BRIEF —
For this exercise, transcribe all the entries exactly as given and omit the images.

(Edit tracking data)
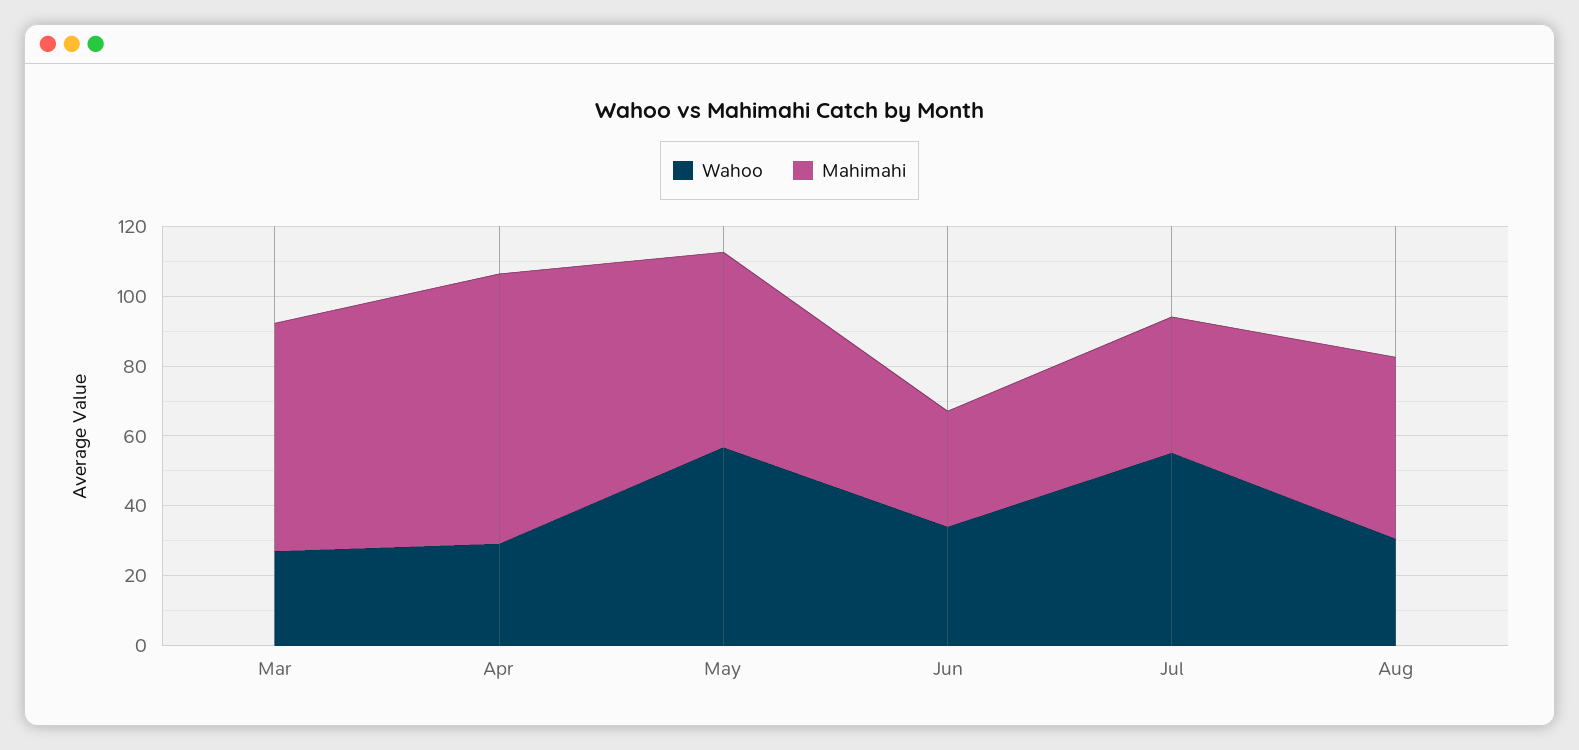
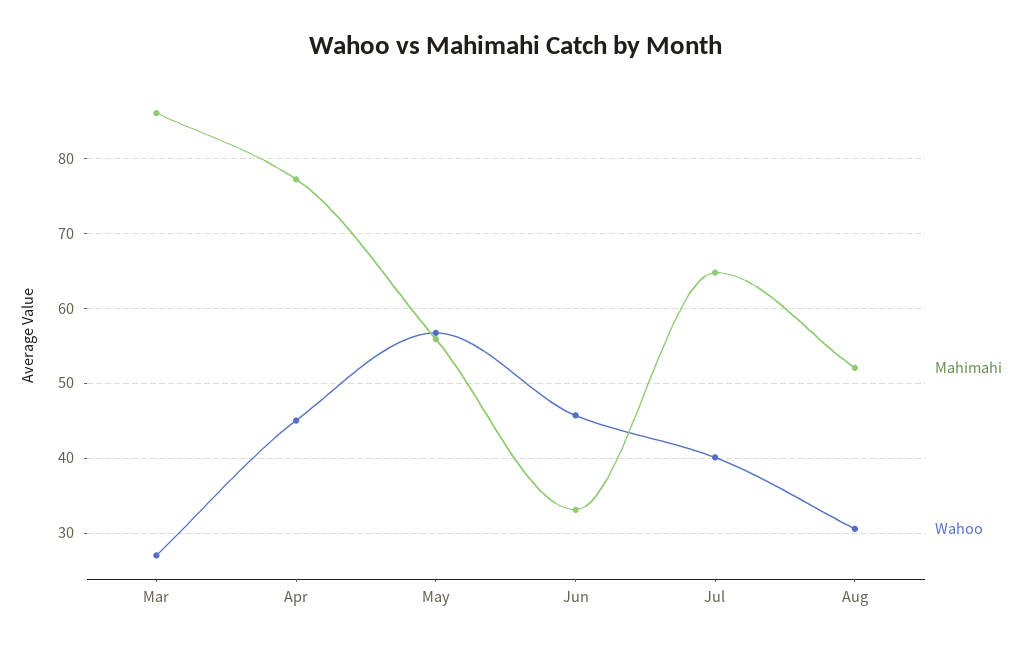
  {
    "Wahoo": {
      "Mar": 27,
-     "Apr": 30,
+     "Apr": 45,
      "May": 57,
-     "Jun": 35,
+     "Jun": 46,
-     "Jul": 55,
+     "Jul": 40,
      "Aug": 31
    },
    "Mahimahi": {
-     "Mar": 65,
+     "Mar": 86,
      "Apr": 77,
      "May": 56,
      "Jun": 33,
-     "Jul": 40,
+     "Jul": 65,
      "Aug": 52
    }
  }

THE COMPLETED TASK —
  {
    "Wahoo": {
      "Mar": 27,
-     "Apr": 30,
+     "Apr": 45,
      "May": 57,
-     "Jun": 35,
+     "Jun": 46,
-     "Jul": 55,
+     "Jul": 40,
      "Aug": 31
    },
    "Mahimahi": {
-     "Mar": 65,
+     "Mar": 86,
      "Apr": 77,
      "May": 56,
      "Jun": 33,
-     "Jul": 40,
+     "Jul": 65,
      "Aug": 52
    }
  }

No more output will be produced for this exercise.